* Input material:
==============================
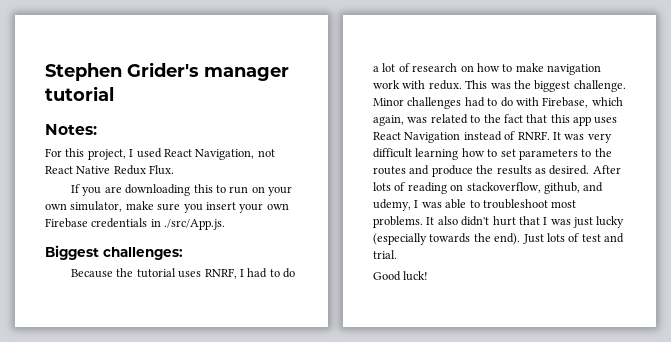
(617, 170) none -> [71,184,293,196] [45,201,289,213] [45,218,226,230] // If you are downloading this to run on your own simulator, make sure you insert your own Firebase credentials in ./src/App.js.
==============================
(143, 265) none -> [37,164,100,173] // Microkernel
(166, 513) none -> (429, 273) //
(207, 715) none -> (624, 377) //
==============================
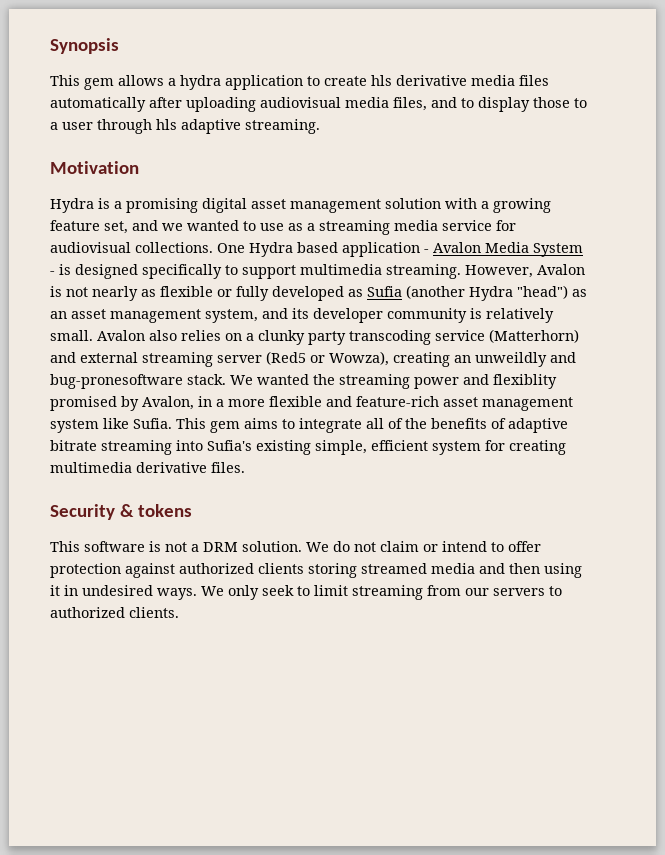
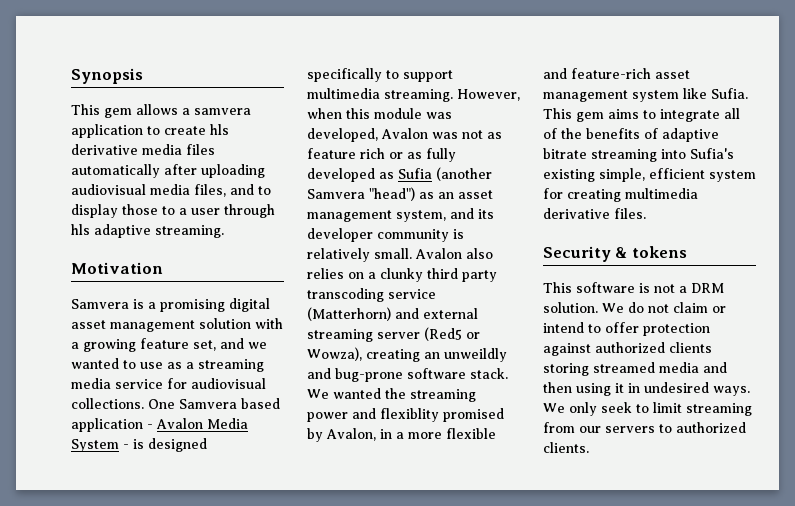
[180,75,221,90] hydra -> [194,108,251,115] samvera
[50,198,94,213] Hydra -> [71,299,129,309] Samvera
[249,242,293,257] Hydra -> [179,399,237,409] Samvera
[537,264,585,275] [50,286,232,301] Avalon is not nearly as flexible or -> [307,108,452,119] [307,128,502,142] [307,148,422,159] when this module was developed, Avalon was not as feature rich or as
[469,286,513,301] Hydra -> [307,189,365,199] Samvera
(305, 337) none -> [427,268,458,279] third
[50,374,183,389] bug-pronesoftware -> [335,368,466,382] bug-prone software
==============================
* What is expected: Look above for the line with "(143, 265) none" and the line with "(207, 715) none -> (624, 377) //". Retype those two lines and every line between them exactly, adding nothing.

* Solved exercise:
(143, 265) none -> [37,164,100,173] // Microkernel
(166, 513) none -> (429, 273) //
(207, 715) none -> (624, 377) //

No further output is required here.